▸ **Required actions**
1. From the Falu red text, list every country or state that Sweden is said to have fought wars against.
2. In the Falu red text, write out the passage between "The Falu Mine" and "Royal Library, Stockholm.", inclusive, substituting "Scandinavia" for "Sweden".

▸ **Source extract**
···

Falu Red and the Rise and Fall of an Empire

Falu red is the particular shade of red paint which most barns in North America are painted. It’s the ubiquitus Scandinavian color of farms and homes in the countryside and older buildings. In Sweden its called Falu Rödfärg, in Finland it’s Punamulta.

In fact the Finnish expression punainen tupa ja perunamaa or a red house and a potato field’ refers to the kind of idyllic country life a direct allusion to a punamalta colored house in the country so embedded in the culture it has become.

How did one colour come to define a certain type of building across countries and continents, even becoming a cultural cliché?

The Falu Mine

The red paint was made as a side product from the process of mining Copper in one mine in Sweden, the Falu Gruva or Falu mine is a copper mine. It closed in 1992 1 but before this it was being mined for over a millenium. 2

falu-plan Early plan of my Stora cuparberg mine, Royal Library, Stockholm.

Rise of an Empire

At the height of production in the 1600’s Falu mine accounted for 2/3rds the copper production in Europe sometimes more. The money from the mine allowed Sweden despite being a small country on the edge of Europe to become a European superpower.3 Wars against Russia, Denmark, Norway, and the Polish-Lithuanian commonwealth effectively left Sweden in control of the Baltic and it played a huge part in the thirty years war which did much to shape modern Europe. During this time the Swedish Krona even moved from the gold to the copper standard.

However while at its height the mine had employed over a thousand miners production started to decline in the 1700’s and with it the fortunes of the Swedish Empire started to decline also.

The empire was effectively over after the Great Northern War (1700-1721) and it continued to loose territories after that. The dizzying rise and decline of a relatively backward and small state has been commented on much, but one theory is often overlooked, Sweden became for a short time the first mining and energy superpower. It’s near copper monopoly in the 16 and 1700’s gave it the money to play on the European stage in a way it that was not possible before or after.

···

▸ **Source material**

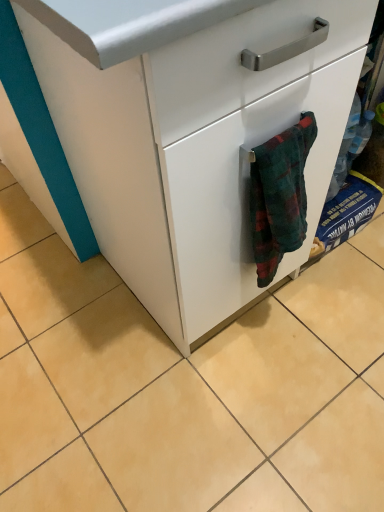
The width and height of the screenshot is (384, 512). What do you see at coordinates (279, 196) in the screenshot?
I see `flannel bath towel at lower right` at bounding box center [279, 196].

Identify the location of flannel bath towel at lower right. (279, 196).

···

▸ **Responses per task**
1. Russia, Denmark, Norway, the Polish-Lithuanian commonwealth

2.
The Falu Mine

The red paint was made as a side product from the process of mining Copper in one mine in Scandinavia, the Falu Gruva or Falu mine is a copper mine. It closed in 1992 1 but before this it was being mined for over a millenium. 2

falu-plan Early plan of my Stora cuparberg mine, Royal Library, Stockholm.